News Corp’s international expansion continued in 1988 when Murdoch paid $3bn for TV Guide, the US publication that sold 17 million copies a week. It was seen as a glittering prize but it was soon apparent Murdoch had not only grossly overpaid, but computer and television technology was starting to converge — the beginning of the end of the age of printed guides to TV programming.
Nevertheless Murdoch ploughed ahead with a massive and costly expansion of his printing facilities on three continents, placing orders for colour presses worth $880m. Debt was rising and while Murdoch was sanguine about his ability to service it, others began to worry.
New guard
In September 1988, Les Hollings retired as editor-in-chief of The Australian after two stints totalling 11 years at the helm. News Limited chief executive Ken Cowley said: “Les’s editorship resembles our early explorers’ feats. He set out on a journalistic adventure determined to establish The Australian in the big and small communities across this vast continent. His passion and commitment to his newspaper and his country played an important role in building the national spirit that has finally started to bloom.”

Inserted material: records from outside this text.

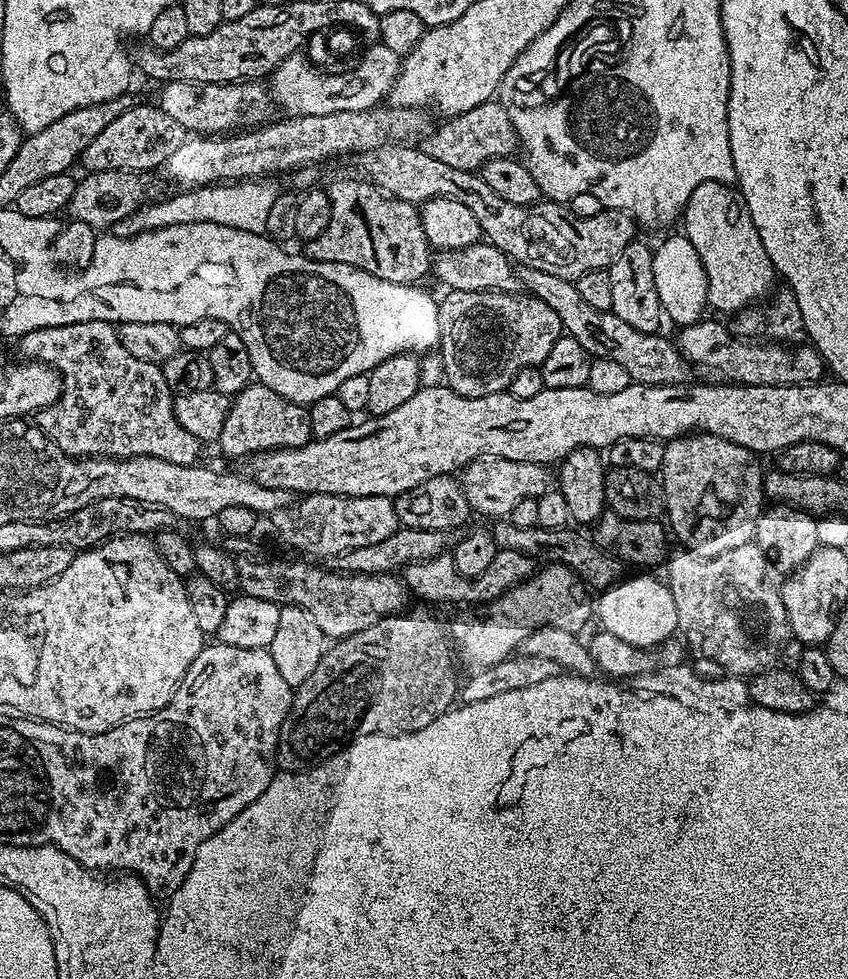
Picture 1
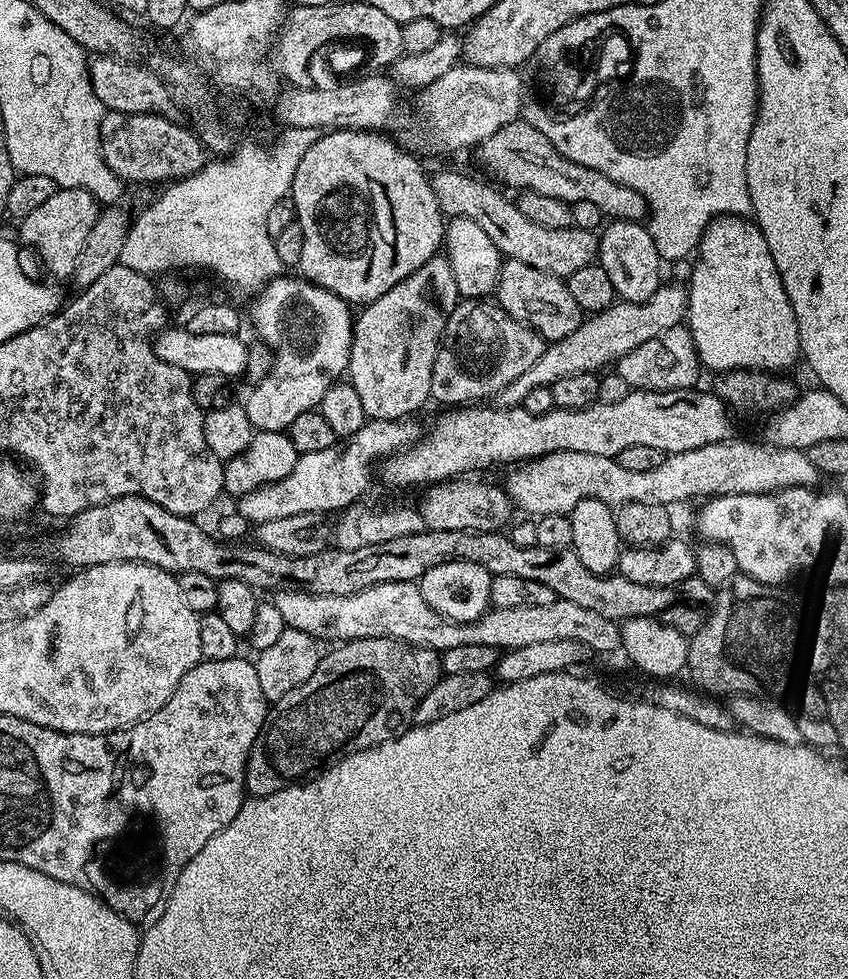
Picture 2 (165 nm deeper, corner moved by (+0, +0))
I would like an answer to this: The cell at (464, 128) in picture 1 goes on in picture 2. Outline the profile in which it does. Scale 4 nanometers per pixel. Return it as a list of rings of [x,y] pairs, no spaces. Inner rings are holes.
[[[523,118],[511,120],[498,130],[498,134],[490,134],[490,138],[478,145],[479,152],[481,166],[489,172],[489,177],[497,176],[501,185],[509,184],[515,190],[529,188],[570,205],[574,202],[594,202],[594,206],[612,220],[640,222],[647,217],[648,204],[638,190],[630,190],[630,186],[622,186],[614,182],[614,178],[606,178],[606,174],[566,158],[553,146],[550,138],[542,134],[542,130]]]

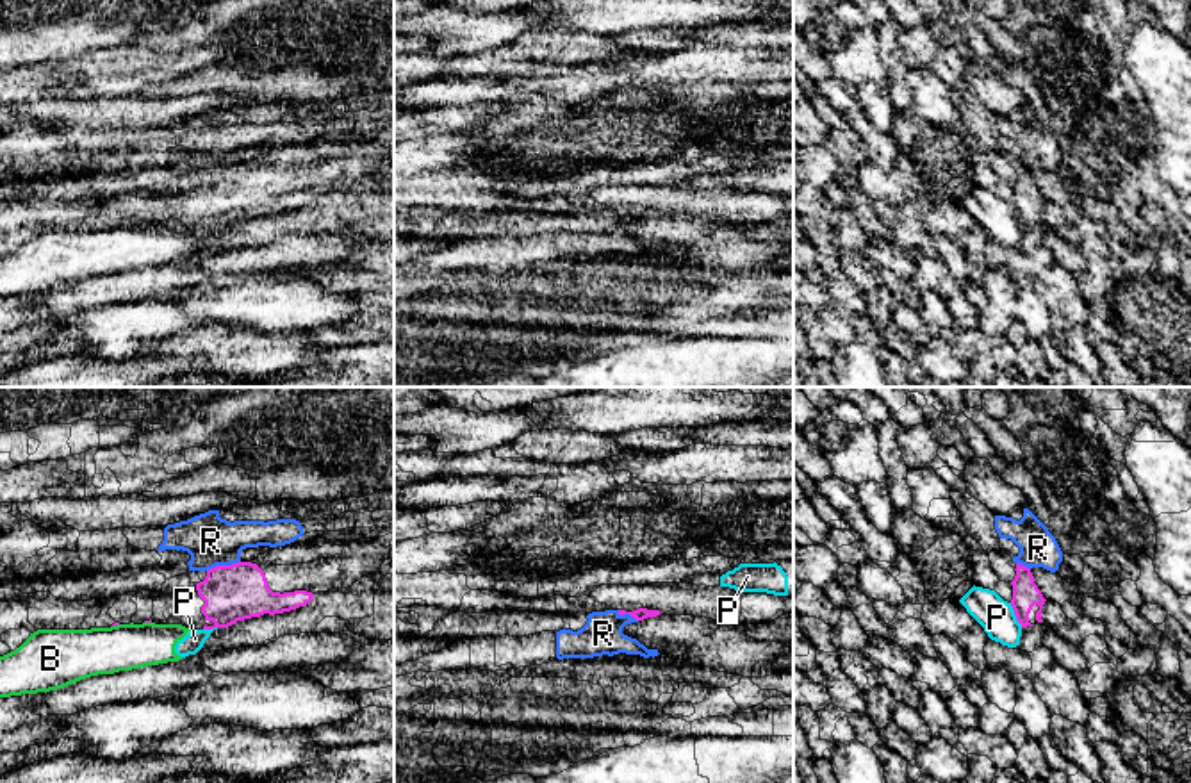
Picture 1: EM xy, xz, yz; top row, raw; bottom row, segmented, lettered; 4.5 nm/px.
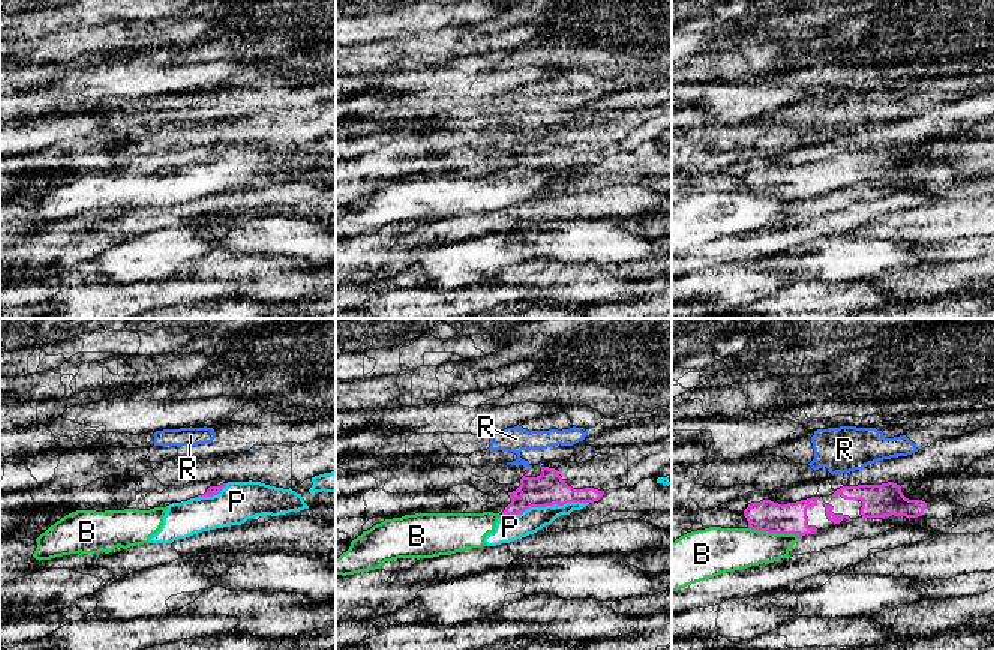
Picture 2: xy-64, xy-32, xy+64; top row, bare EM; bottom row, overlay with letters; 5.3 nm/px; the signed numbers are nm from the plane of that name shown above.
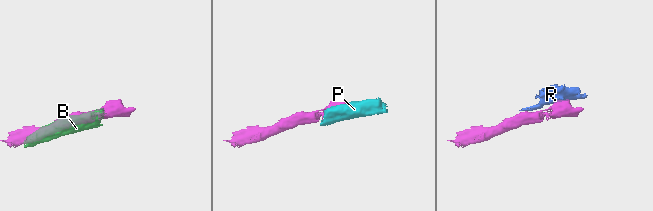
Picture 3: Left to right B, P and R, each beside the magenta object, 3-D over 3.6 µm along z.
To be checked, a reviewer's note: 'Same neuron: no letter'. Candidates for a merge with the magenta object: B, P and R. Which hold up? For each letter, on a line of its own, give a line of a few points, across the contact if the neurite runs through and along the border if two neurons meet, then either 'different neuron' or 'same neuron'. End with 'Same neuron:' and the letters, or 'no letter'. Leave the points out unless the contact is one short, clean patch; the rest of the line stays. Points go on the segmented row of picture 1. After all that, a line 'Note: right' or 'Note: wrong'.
B: line xy (145, 621), (150, 623); different neuron
P: different neuron
R: line xy (239, 560), (229, 566), (213, 566), (207, 571); different neuron
Same neuron: no letter
Note: right

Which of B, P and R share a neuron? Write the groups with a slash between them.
B P / R

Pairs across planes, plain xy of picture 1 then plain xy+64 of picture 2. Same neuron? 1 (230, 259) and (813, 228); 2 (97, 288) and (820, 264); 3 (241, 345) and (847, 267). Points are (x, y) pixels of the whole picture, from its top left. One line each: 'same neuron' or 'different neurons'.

Alan Farrelly, who had become editor under Hollings, left the chair and Frank Devine, a former editor of the Chicago Sun-Times and the New York Post, took over. Devine was an erudite man, a contemporary of Sydney’s raffish and slightly bohemian literary set that included noted journalists Richard Hughes, Francis James and Cyril Pearl.
He concentrated on improving the quality of writing but confessed to creating tensions with management by trying to reorganise the editors’ responsibilities to reflect the American system, which gives the editor ultimate power over all aspects of the product — including advertising content and placement.
Devine presided over the launch of the weekend colour magazine, helping to boost sales by more than 20,000 a week.